TV or Computer?
The issue is flexibility, not convergence
by Nathan Tennies, June 1996
While the Web is cool and may eventually be where
we get all our multimedia content from, it is not
clear that televisions and computers will converge.
Folks have been predicting this for the last five or
six years, and while desktop video may seem to be
another step in this direction, it isn't.

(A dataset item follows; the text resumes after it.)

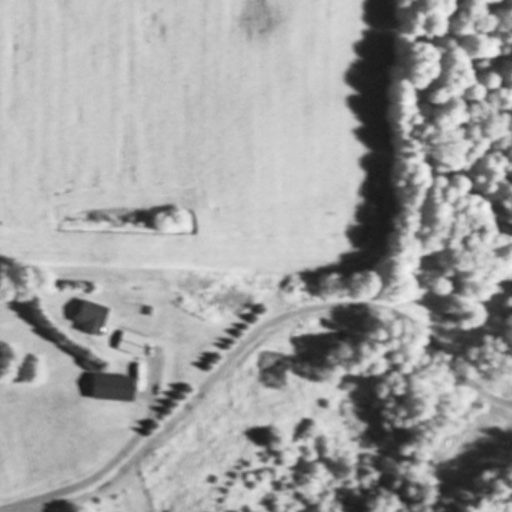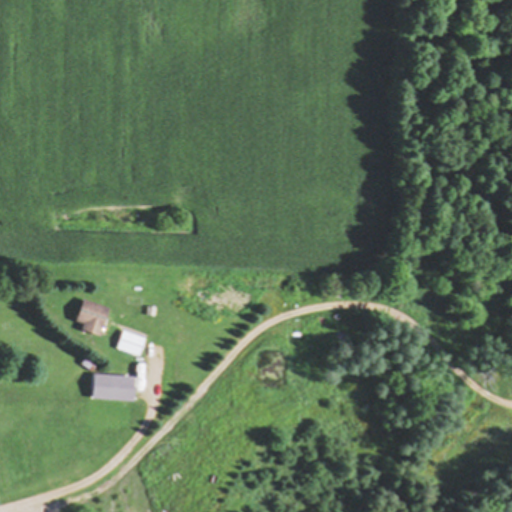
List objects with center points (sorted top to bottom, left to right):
building: (96, 320)
building: (132, 345)
building: (114, 391)
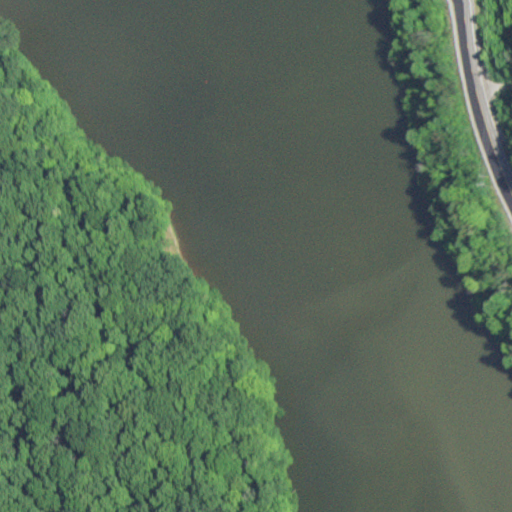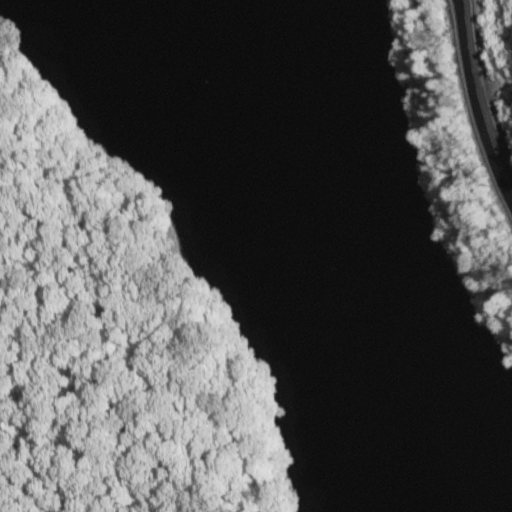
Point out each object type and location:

The problem is that the TV set and computer have
different functions and always will. That doesn't
mean that there won't be some connectivity between
the two -- there will be -- but they won't become the
same device, they won't converge. I don't want to
write code on my living room TV, and probably never
will. My wife and I don't want to watch Mad About
You on my desktop computer, and probably never
will.
What we do want is for these two separate,
distinct devices to become more flexible about what
they can do. Right now, I want to have the capability
to watch and record video on my desktop computer, to
catch a breaking news story while I'm working, or to
digitize video from my living room VCR. Right now, I
want to be able to have my living room TV display
information from my computer, such as photos from my
Kodak PhotoCD when friends come over, or a demo of a
software product for a user group meeting. And yes,
eventually I'll probably want to have my living room
TV display video pulled directly off the Internet.
However, this doesn't imply the need for
televisions and computers to become the same device.
What it does imply is the need for TVs and computers
(and VCRs and whatever else) to become networked. TVs
and VCRs will need to become somewhat smarter to
incorporate the networking protocols, to incorporate
appropriate forms of video digitization and
compression/decompression. But they will also be able
to become simpler, because they won't have to provide
any human interface.
The reason they won't have to provide any human
interface is because you will control the TV using
the third device in this trinity: the PDA (Personal
Digital Assistant). Having a keyboard connected to
the living room TV is never going to work well for
most people. Anything similar to the traditional
remote control is never going to work well for
browsing the Web for content. A PDA (with LCD
display, touch-screen, and infrared networking) is
the best interface for controlling a smart
living-room TV, at least in the way the living room
TV has traditionally been used, although naturally
any device on the network should be able to control
the TV.
Oh, there's one other set of devices that needs to
be on this network -- speakers and microphones -- so
that you can communicate with your computer wherever
you might be in your home or office. Speech control
of computers and vocal feedback from computers only
becomes really powerful when you don't have to be
sitting or standing right in front of the thing for
it to work. This may actually allow us to realize
mankind's great dream of a usable program to store
and retrieve recipes.
By the way, it's interesting to look at which
companies have the pieces in place, or are putting
them in place, to deliver this home network. Apple scores
especially well, since they are the leader in
multimedia computers (all the Macs from the 7500 on
up have video input standard), since they are the
leader in the PDA market (a lead that will grow with
the new version of the Newton OS), and since they
introduced the 100 Mbs/sec (eventually 400 Mbs/sec)
Firewire bus.
Nathan Tennies is the President of Time Domain Inc.